Catastrofe in vier scenario’s

On 9 januari 2020, in duurzaamheid, economie, energie, by Zef Hemel

Gelezen in ‘What is the Future?’ (2015) van John Urry:

Afbeeldingsresultaat voor johan rockstrom uva

Bron: UvA

Tijdens de 388ste Dies Natalis van de Universiteit van Amsterdam ontving de Zweedse aardwetenschapper Johan Rockström een eredoctoraat. Zijn dankwoord  was alarmerend. De mensheid dreigt de grenzen te overschrijden waarbinnen het planetaire systeem aarde min of meer stabiel blijft. Eenmaal over de grens wacht onheil. Opnieuw was daar een catastrofale toekomstvisie. Klimaatverandering, aldus John Urry, heeft gemaakt dat de toekomst centraal is komen te staan in ons denken. In ‘What is the Future?’ schetst de Britse socioloog vier scenario’s voor de toekomst waarbij klimaatverandering een hoofdrol speelt. Het eerste heet ‘business as usual’. In dit scenario doen regeringen alsof groei noodzakelijk is. De stroom van producten en diensten blijft groeien, of deze nou nuttig is of niet. Mensen veranderen hun gedrag ook niet. In dit scenario is sprake van een Cassandra syndroom: klimaatwetenschappers waarschuwen tevergeefs, waarna de ramp zich voltrekt. Het tweede scenario heet ‘de-growth’: samenlevingen organiseren zich van onderop – een ‘civil society’ ontwikkelt nieuwe leefwijzen die de uitstoot van CO2 en stikstof reduceren. Urry wijst erop dat zulke aanpassingen alleen kunnen plaatsvinden onder invloed van catastrofes. Het derde scenario heet ‘ecologische modernisering’. Op een crisis volgt een nieuwe fase van baanbrekende technologische innovaties.

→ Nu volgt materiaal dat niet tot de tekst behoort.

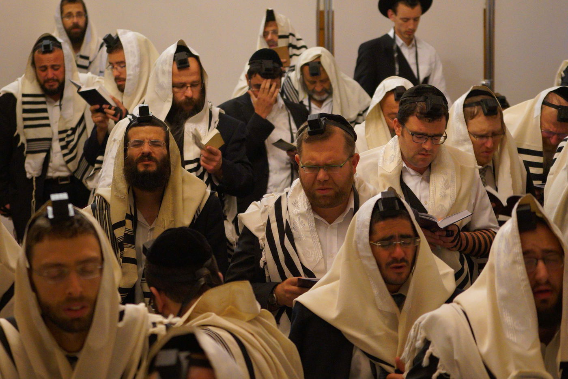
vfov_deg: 13.0
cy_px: 190
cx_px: 284
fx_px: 1657
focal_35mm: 105
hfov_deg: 19.5
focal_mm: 70
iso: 4000
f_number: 4
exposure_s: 1/100
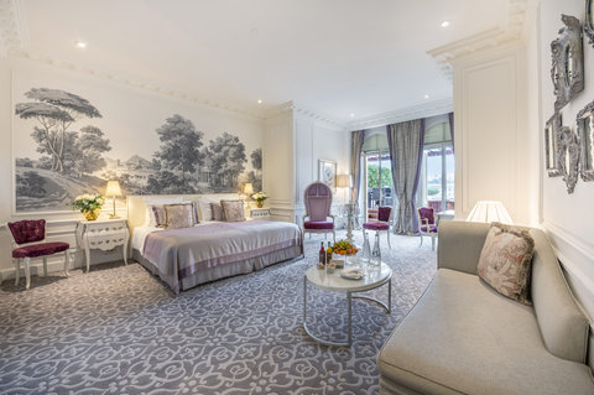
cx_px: 297
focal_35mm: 14
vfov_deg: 81.1
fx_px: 231
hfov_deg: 104.3
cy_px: 198
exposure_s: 1/13
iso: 100
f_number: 8
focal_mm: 14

Deze zullen in een cyclus van zestig jaar een hele nieuwe toekomst voor de mensheid creëren, net zoals de industriële revolutie zich in cycli van zestig jaar voltrok en hele nieuwe werelden schiep. Urry ziet hiervoor weinig tekens.

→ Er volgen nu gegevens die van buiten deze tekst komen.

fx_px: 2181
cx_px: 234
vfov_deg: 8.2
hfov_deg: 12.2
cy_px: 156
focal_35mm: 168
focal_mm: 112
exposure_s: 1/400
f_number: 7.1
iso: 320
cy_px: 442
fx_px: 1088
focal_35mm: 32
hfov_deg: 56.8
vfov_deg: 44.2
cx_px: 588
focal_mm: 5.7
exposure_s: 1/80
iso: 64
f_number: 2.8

Het vierde scenario heet ‘geo-engineering’. Het is een toekomst van grootschalige catastrofes, die door regeringen en bedrijfsleven tegemoet wordt getreden met zware vormen van geo-technologie. Ingrepen in de aardkorst en in de atmosfeer zullen worden voorgesteld als enige manier om fossiele brandstoffen te kunnen blijven gebruiken. Zulke omvattende programma’s, aldus Urry, vereisen samenwerking op continentale en deels mondiale schaal. “As a Plan B, such geo-engineering is a Faustian bargain trumping democratic politics and dependent upon a globalist imaginary bypassing national processes.” Urry waarschuwt voor een hele nieuwe reeks maatschappelijke conflicten die hiervan het gevolg zullen zijn, hij noemt het een keuze tussen barbarisme en barbarisme, daarmee I. Stengers citerend (‘Catastrophic Times: Resisting the Coming Barbarism’, 2015). De komende decennia zullen we laveren tussen deze vier scenario’s. Urry maakt het niet meer mee. Nog voordat hij zijn boek voltooide, stierf hij. Zijn laatste boodschap: hoe meer wij het toekomstdenken democratiseren, hoe beter wij ons voorbereiden. Op de catastrofe die onvermijdelijk komen gaat.

Tagged with:
 

Pessimisme, egocentrisme, de korte termijn

On 27 december 2019, in planningtheorie, by Zef Hemel

Gelezen in FD van 21 december 2019:

Afbeeldingsresultaat voor long now foundation

Wie zijn wereld letterlijk klein houdt, is geneigd zich op de korte termijn te richten. Wie zich op de lange termijn richt, maakt zijn wereld groter. In ‘Een verre blik’ – zijn laatste column in FD van 2019 – refereerde Roland van der Vorst aan het werk van componist Brian Eno, die met zijn Long Now Foundation de samenleving probeert aan te zetten tot het omarmen van een langetermijnperspectief.  Veel mensen in New York, stelde Eno eind jaren 1980 vast, handelen uitsluitend in het hier en nu. Ze willen oplossingen voor de problemen van dit moment, ze denken niet verder dan hun eigen woning, straat of buurt, aan vergezichten hebben ze een broertje dood. Die laatste zijn in hun ogen ‘luchtfietserij’. Egocentrisme, in je eigen bubbel leven, het maakt dat mensen zich alleen maar op hun directe woonomgeving richten, zich bekommeren om zichzelf, het lot van de stad zijn ze vergeten. En digitalisering maakt het alleen maar erger. Met zijn in 1996 opgerichte Long Now Foundation wil Eno het langetermijndenken stimuleren. In de hoop dat mensen zich weer verantwoordelijk gaan gedragen.“The Long Now Foundation hopes to provide a counterpoint to today’s accelerating culture and help make long-term thinking more common. We hope to foster responsibility in the framework of the next 10,000 years.”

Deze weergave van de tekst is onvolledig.